Go through the entries below. Copy out every line that contains "空间成员".
╔══
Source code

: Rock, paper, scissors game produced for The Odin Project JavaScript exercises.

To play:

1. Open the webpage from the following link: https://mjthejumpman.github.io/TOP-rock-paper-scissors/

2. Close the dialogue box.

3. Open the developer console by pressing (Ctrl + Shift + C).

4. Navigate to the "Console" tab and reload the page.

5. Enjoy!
╚══
╔══
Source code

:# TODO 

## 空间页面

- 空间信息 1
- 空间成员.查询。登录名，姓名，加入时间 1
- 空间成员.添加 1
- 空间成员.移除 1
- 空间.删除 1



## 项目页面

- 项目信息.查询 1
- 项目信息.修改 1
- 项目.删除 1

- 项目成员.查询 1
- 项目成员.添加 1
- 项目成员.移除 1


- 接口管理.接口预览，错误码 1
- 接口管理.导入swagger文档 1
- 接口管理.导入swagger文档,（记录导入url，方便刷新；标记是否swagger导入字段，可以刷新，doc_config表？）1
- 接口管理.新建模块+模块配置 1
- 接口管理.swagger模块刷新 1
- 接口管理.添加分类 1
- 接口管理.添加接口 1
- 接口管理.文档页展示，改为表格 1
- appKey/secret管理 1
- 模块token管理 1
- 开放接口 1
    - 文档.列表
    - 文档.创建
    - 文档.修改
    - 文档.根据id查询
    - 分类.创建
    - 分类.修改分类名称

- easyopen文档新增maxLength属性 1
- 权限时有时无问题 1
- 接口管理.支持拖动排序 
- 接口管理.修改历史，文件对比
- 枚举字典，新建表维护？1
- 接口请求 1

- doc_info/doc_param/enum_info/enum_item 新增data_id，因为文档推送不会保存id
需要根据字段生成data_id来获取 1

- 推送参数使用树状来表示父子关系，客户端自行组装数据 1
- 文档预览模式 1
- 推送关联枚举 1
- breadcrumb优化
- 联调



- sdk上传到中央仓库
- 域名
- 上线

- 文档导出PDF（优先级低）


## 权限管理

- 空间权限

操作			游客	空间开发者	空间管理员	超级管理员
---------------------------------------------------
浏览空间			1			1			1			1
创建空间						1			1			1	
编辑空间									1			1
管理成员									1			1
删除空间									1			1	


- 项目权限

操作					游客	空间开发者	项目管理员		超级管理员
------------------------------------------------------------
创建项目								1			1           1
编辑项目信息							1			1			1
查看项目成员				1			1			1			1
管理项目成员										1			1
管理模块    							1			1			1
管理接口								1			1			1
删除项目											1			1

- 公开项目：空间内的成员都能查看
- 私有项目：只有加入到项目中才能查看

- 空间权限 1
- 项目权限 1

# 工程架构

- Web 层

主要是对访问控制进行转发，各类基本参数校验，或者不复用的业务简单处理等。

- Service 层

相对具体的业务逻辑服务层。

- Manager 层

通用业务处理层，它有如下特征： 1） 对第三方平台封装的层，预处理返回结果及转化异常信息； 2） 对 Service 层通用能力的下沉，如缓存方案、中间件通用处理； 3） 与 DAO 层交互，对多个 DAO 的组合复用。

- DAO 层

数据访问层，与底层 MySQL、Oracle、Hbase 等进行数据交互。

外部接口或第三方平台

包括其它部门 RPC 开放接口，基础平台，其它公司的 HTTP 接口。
╚══
● **THE ANSWER**:
- 空间成员.查询。登录名，姓名，加入时间 1
- 空间成员.添加 1
- 空间成员.移除 1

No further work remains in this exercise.